EXPLORE THE MATERIAL
- 1) From the passage on the component carrier stack and magnetic foil, extract the portion starting at "In an embodiment, the method" and ending at "formed component carrier.".
- 2) Extend the passage about laminating a magnetic foil into a component carrier stack, picking up after its final sentence.
Segment Start: EXCERPT PROVIDED
In an embodiment, the first body and the second body together form the stack when assembled. In particular, the first body and the second body may be adapted so as to form a plate-like structure when assembled. When taken individually, the first body in the second body may each form plate-like structures as well, or may form structures with cooperating surface profiles which constitute the plate-like structure only upon assembly.

In an embodiment, the method further comprises laminating the magnetic foil on a first portion of the stack and subsequently laminating a second portion of the stack on the first portion of the stack and on the magnetic foil. Thus, the magnetic foil may be first laminated on layer structures forming part of the stack, preferably as a continuous magnetic foil. The magnetic foil, still being exposed, may then be processed (in particular by a mechanical abrasive method such as milling or laser processes) to render it non-uniform in accordance with a desired magnetic application. Thereafter, the so obtained structure may be laminated together with further layer structures of the stack, so that the magnetic foil may be embedded in an interior of the readily formed component carrier.
Segment End: EXCERPT PROVIDED
Segment Start: SUPPLIED DATA
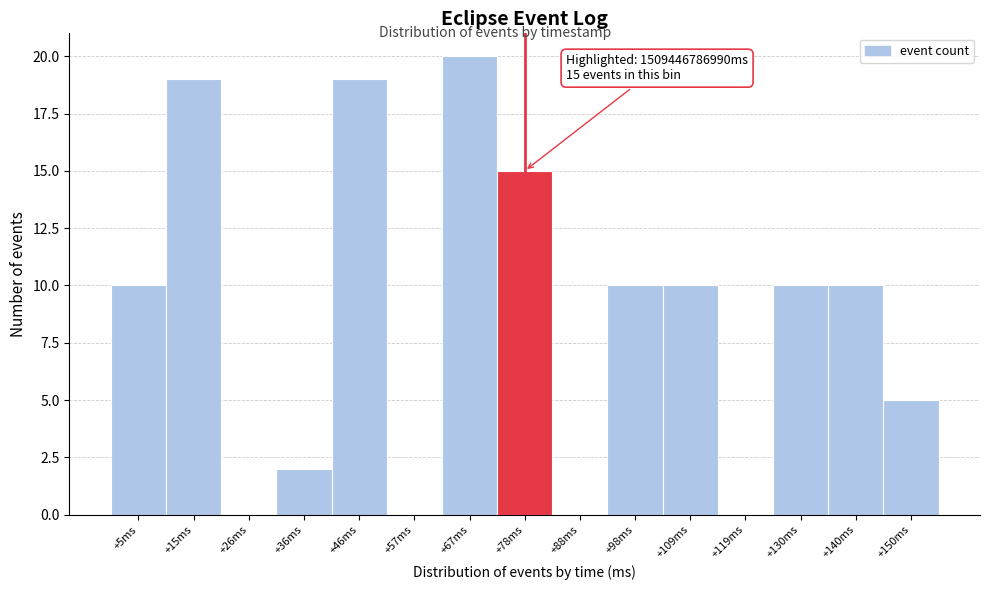

Reading left to right, what are all the values shown in this chart?

+5ms=10	+15ms=19	+26ms=0	+36ms=2	+46ms=19	+57ms=0	+67ms=20	+78ms=15	+88ms=0	+98ms=10	+109ms=10	+119ms=0	+130ms=10	+140ms=10	+150ms=5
Segment End: SUPPLIED DATA
ANSWERS PER TASK
- 1)
In an embodiment, the method further comprises laminating the magnetic foil on a first portion of the stack and subsequently laminating a second portion of the stack on the first portion of the stack and on the magnetic foil. Thus, the magnetic foil may be first laminated on layer structures forming part of the stack, preferably as a continuous magnetic foil. The magnetic foil, still being exposed, may then be processed (in particular by a mechanical abrasive method such as milling or laser processes) to render it non-uniform in accordance with a desired magnetic application. Thereafter, the so obtained structure may be laminated together with further layer structures of the stack, so that the magnetic foil may be embedded in an interior of the readily formed component carrier.

- 2)
In an embodiment, the method further comprises connecting the magnetic foil on at least one of the layer structures, and subsequently removing part of the material of the magnetic foil. This order of processing makes it possible to connect the magnetic foil in form of a sheet having the same size as sheets constituting the electrically conductive layer structures and electrically insulating layer structures of the stack. For instance, the sheets may have panel size (for instance <NUM> inch x <NUM> inch). When such sheets are laminated together, no alignment or registration issues occur. By only subsequently patterning the already laminated magnetic foil, even tiny magnetic structures may be formed precisely located at desired target positions on the stack. By patterning using a mechanical abrasion method substantially all types of magnetic materials may be precisely processed.

According to the invention, removing part of the material of the magnetic foil comprises separating the magnetic foil into separate islands. Thus, the magnetic foil not necessarily forms a continuous structure in the final component carrier, but can be composed of several discontinuous substructures or islands which may for instance be all located in the same plane.

In an embodiment, the method comprises providing a magnetic foil being flexibly bendable prior to integrating the magnetic foil in the stack. Such a bendable foil may be an elastically bendable foil and/or a plastically deformable foil.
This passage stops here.